Seorang pasien meninggal setelah menjalani perawatan di klinik chiropractic. Seberapa berbahayanya terapi ini?
Terapi chiropractic sudah ada sejak 1895 di Amerika Serikat, kemudian berkembang ke Kanada dan Australia. Ketiga negara itulah yang paling dominan mengembangkan chiropractic. Seiring berjalannya waktu, chiropractic terus berkembang hingga menyebar ke 120 negara, termasuk Indonesia.
Di negara asalnya, awal kemunculannya, chiropractic sempat menimbulkan kontroversi. Banyak orang bingung apakah terapi ini tergolong tindakan medis atau bukan. Belakangan chiropractic masuk sebagai pengobatan alternatif. Para chiropractor (pelaku chiropractic,red) hanya diperboleh membuka praktik dalam bentuk klinik yang diberi nama klinik chiropractic.
Di AS, kasus kematian akibat chiropractic cukup banyak, ada 26 orang meninggal setelah menjalani terapi ini. Meski begitu tempat praktik chiropractic tak pernah ditutup.
Menurut dr Ketut Martiana SpOT, Spesialis Orthopaedic Konsultan Spine Rumah Sakit Premier Surabaya, tindakan mempelentir dan menarik tulang belakang, yang dapat dilakukan pada tulang leher, punggung, pinggang, pinggul, hingga tulang ekor, sesuatu yang lazim dilakukan chiropractor pada pasiennya sangat berbahaya. Karena dapat menyebabkan kelumpuhan, stroke, hingga kematian.

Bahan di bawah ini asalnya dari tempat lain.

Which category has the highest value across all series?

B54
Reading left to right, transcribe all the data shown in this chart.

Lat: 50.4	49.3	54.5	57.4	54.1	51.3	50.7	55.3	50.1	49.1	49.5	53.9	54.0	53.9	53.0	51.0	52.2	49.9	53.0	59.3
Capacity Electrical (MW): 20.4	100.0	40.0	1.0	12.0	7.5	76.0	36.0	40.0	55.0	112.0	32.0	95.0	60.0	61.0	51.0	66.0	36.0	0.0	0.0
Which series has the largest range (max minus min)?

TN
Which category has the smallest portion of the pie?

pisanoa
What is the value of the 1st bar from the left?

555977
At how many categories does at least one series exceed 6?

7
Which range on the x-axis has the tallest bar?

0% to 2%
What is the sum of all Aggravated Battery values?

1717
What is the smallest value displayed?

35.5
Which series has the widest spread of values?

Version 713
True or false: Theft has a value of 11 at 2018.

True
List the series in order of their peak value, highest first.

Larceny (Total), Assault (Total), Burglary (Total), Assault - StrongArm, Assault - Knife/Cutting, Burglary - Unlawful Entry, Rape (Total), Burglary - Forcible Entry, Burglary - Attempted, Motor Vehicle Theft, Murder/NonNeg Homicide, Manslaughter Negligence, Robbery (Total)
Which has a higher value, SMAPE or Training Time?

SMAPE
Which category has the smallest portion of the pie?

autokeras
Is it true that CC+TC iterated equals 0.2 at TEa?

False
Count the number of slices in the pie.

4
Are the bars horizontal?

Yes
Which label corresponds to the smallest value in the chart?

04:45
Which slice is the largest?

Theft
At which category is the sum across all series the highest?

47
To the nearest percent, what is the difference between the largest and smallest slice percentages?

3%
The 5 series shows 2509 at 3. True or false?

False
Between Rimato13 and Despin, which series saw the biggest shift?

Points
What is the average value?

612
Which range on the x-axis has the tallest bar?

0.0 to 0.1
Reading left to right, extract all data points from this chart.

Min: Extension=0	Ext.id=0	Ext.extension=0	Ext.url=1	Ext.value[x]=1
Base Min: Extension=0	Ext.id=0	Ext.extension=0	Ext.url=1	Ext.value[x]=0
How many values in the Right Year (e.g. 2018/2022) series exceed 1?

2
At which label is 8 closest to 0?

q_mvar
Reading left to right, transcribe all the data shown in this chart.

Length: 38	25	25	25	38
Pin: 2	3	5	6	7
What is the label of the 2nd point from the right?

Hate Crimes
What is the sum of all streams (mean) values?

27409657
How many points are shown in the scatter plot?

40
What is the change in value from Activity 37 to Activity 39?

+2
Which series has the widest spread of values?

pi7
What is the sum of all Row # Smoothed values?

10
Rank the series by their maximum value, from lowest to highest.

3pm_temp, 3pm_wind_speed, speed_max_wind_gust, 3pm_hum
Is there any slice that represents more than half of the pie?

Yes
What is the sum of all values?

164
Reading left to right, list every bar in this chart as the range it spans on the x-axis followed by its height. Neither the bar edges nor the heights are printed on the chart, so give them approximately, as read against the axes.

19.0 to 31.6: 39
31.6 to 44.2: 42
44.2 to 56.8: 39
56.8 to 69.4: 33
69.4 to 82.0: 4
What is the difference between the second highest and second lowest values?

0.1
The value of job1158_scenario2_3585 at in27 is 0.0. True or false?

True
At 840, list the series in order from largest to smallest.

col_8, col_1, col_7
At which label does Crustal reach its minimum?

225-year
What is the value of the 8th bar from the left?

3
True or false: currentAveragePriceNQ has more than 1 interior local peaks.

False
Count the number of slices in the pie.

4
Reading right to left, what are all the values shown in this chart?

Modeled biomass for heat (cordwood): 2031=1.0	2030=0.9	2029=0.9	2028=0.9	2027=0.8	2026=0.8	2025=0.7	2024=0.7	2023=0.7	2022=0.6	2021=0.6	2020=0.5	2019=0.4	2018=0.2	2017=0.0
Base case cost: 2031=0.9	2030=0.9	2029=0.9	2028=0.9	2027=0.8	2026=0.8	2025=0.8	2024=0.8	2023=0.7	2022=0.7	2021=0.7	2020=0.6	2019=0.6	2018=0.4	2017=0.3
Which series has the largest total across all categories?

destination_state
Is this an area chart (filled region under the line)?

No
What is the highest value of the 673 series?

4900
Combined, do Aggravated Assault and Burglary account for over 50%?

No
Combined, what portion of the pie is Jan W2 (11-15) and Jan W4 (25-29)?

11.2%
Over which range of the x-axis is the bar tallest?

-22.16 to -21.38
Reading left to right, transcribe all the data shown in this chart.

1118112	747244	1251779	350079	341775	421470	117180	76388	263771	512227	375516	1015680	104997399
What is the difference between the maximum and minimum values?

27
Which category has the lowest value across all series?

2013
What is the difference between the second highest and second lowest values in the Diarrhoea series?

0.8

”Fokus terapi chiropractic pada tulang belakang. Dasar pemikirannya, bila ada pasien mengalami keluhan tulang belakang, berarti sendi tulang belakang pasien mengalami subluksasi (sendi miring) atau dislokasi (sendi bergeser). Sehingga bagian tulang belakang yang mengalami nyeri perlu dibetulkan dengan tindakan mempelentir dan menarik hingga bunyi krek,” kata Ketut kepada Nyata.
Dalam dunia kedokteran, jika seseorang mengalami subluksasi maupun dislokasi pada tulang belakang pasti akan mengalami kelumpuhan. Sebaliknya, pasien yang tadinya hanya mengeluhkan nyeri di bagian tulang belakang, tapi masih dapat berjalan, dengan dilakukan tindakan chiropractic justru akan membuat tulang belakang mengalami subluksasi atau dislokasi. “Karena tulang belakang terdiri dari syaraf. Jika antara satu tulang dengan tulang yang lain bergeser, pasti syarafnya akan terjepit hingga putus. Itu yang menyebabkan kelumpuhan,” terangnya.
Putusnya saraf pada tulang belakang juga menyebabkan stroke. Seperti yang terjadi pada seorang gadis asal Jakarta yang meninggal setelah menjalani terapi ini. Berdasarkan hasil autopsi, dia meninggal karena mengalami pendarahan di bagian leher sebelah kiri. Karena pembuluh darah leher sebelah kiri robek, otak tidak mendapatkan supplay darah. ”Itu sama dengan terjadinya stroke pendarahan. Di mana penyakit stroke dibedakan menjadi dua jenis, stroke pendarahan dan penyumbatan. Gadis itu mengalami stroke pendarahan,” ujar alumnus Fakultas Kedokteran Universitas Airlangga Surabaya ini.
Tindakan chiropractic juga menyebabkan tulang rusuk pasien patah. Kasus ini sering terjadi pada pasien lanjut usia. ”Untuk pasien usia muda jarang ditemui, mungkin karena tulang mereka masih lentur,” jelasnya.